+++ Records for processing +++

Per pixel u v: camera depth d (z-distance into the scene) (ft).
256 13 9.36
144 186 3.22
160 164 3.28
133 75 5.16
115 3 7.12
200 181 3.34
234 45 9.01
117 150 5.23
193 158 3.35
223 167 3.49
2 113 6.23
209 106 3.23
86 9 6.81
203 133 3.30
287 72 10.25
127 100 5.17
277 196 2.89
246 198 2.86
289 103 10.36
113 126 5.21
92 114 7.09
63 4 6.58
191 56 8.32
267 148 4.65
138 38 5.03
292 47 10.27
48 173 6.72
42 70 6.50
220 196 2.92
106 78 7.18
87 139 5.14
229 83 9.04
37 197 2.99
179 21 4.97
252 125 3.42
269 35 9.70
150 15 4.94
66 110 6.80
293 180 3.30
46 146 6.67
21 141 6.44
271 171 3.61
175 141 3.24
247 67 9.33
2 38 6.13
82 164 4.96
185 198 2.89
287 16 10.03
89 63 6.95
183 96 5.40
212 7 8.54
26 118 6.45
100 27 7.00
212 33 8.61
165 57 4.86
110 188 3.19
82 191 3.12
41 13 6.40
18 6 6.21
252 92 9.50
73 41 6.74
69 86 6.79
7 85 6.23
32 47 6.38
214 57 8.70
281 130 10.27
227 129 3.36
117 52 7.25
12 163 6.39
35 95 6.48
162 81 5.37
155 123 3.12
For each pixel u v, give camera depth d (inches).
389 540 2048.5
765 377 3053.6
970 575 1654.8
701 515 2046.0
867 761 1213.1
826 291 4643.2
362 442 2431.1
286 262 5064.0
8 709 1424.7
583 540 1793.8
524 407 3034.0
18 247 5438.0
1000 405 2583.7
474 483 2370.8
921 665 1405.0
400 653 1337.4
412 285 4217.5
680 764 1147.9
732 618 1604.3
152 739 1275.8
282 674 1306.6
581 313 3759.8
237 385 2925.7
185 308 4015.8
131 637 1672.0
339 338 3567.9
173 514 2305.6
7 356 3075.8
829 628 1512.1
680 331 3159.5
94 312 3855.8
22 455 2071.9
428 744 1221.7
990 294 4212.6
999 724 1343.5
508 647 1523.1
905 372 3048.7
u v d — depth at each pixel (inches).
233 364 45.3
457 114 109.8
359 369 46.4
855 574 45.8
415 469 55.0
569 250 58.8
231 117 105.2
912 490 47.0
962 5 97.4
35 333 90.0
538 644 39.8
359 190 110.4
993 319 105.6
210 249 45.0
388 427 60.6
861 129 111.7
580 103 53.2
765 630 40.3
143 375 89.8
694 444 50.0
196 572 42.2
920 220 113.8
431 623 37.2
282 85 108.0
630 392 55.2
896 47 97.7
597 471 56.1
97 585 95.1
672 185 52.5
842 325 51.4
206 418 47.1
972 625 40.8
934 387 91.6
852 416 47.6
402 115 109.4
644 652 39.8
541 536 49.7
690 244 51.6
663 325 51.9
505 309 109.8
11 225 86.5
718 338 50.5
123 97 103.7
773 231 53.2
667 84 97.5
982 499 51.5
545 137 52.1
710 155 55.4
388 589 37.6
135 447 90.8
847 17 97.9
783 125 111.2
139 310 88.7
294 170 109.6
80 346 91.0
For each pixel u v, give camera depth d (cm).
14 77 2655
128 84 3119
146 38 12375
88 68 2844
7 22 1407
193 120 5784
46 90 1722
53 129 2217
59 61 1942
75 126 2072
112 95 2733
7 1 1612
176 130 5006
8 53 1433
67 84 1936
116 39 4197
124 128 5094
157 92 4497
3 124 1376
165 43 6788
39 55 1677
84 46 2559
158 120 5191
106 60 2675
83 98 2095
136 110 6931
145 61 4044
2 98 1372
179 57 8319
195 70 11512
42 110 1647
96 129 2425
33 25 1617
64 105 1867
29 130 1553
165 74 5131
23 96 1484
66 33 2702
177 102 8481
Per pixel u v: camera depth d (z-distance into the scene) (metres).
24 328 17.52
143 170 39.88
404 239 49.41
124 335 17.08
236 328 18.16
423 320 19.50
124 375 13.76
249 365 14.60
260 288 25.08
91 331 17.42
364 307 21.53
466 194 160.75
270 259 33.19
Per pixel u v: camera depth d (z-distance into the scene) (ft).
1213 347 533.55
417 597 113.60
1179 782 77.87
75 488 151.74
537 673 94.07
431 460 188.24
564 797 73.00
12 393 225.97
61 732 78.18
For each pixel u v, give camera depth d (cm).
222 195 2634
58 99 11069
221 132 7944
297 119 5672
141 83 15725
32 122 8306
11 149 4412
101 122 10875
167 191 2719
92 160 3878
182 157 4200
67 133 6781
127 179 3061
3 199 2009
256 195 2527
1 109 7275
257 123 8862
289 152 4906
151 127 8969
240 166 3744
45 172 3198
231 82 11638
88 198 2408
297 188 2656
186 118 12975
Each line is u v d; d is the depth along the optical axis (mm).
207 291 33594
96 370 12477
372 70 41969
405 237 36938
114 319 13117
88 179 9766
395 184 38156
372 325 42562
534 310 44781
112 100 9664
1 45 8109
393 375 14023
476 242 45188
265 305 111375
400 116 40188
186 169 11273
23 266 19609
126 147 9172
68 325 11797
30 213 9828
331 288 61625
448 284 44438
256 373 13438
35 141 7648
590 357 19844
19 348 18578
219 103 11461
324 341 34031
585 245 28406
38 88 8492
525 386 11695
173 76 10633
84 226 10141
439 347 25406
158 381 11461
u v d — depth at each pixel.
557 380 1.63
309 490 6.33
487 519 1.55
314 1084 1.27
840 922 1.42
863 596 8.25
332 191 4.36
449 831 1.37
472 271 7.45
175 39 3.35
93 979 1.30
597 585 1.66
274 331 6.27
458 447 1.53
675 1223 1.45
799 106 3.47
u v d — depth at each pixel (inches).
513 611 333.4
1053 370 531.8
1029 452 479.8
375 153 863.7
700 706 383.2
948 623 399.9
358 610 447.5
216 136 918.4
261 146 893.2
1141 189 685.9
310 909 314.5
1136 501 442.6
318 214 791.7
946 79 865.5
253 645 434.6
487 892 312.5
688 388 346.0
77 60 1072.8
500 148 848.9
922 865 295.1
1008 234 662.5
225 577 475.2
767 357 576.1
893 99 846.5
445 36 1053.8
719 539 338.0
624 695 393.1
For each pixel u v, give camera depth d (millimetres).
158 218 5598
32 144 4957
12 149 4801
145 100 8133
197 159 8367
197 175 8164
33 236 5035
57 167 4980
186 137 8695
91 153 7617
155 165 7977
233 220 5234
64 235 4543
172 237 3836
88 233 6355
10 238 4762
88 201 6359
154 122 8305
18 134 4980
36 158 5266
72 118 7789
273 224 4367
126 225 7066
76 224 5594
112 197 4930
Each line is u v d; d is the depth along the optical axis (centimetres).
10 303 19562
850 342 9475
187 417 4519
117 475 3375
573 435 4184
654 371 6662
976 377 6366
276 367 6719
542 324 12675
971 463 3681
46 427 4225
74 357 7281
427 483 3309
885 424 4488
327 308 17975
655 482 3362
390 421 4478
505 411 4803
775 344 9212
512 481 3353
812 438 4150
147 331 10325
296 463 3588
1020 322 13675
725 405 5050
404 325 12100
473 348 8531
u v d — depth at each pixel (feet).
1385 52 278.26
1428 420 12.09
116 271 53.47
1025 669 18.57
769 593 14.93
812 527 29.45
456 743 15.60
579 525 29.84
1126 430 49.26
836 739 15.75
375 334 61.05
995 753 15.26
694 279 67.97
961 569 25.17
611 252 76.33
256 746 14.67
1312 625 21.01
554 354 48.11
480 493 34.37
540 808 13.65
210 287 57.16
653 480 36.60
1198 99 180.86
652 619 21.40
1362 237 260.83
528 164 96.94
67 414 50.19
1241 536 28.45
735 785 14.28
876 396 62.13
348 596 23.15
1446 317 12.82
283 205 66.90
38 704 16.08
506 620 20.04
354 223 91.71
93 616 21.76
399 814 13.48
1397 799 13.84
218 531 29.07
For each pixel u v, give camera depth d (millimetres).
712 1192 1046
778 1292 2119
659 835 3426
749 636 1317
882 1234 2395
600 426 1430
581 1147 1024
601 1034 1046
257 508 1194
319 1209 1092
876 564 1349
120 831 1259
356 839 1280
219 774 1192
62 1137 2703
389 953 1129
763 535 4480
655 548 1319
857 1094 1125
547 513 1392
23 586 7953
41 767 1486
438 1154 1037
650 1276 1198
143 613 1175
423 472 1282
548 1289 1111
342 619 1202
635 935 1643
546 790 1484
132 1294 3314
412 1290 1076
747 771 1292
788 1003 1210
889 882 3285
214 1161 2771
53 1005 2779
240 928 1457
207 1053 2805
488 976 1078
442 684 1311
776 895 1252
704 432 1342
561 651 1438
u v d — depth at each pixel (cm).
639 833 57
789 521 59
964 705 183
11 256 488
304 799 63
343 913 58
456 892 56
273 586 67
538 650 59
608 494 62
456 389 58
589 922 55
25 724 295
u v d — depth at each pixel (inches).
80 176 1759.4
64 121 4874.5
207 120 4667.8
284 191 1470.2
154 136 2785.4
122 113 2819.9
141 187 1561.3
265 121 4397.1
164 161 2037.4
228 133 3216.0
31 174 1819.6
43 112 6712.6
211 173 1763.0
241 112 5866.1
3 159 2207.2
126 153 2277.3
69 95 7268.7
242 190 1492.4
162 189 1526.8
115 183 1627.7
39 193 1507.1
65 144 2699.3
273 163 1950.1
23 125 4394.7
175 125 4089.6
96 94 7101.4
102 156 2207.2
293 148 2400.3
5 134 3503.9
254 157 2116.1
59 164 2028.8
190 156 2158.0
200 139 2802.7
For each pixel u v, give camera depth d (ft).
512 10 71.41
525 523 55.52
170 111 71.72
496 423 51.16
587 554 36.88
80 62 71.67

+++

_Activity_:
In the entries above, one line contains "439 347 25406" and another contains "1053 370 531.8". Reproduce exactly those two lines and the lines between them, nothing else.

_Exercise response_:
439 347 25406
158 381 11461
u v d — depth at each pixel.
557 380 1.63
309 490 6.33
487 519 1.55
314 1084 1.27
840 922 1.42
863 596 8.25
332 191 4.36
449 831 1.37
472 271 7.45
175 39 3.35
93 979 1.30
597 585 1.66
274 331 6.27
458 447 1.53
675 1223 1.45
799 106 3.47
u v d — depth at each pixel (inches).
513 611 333.4
1053 370 531.8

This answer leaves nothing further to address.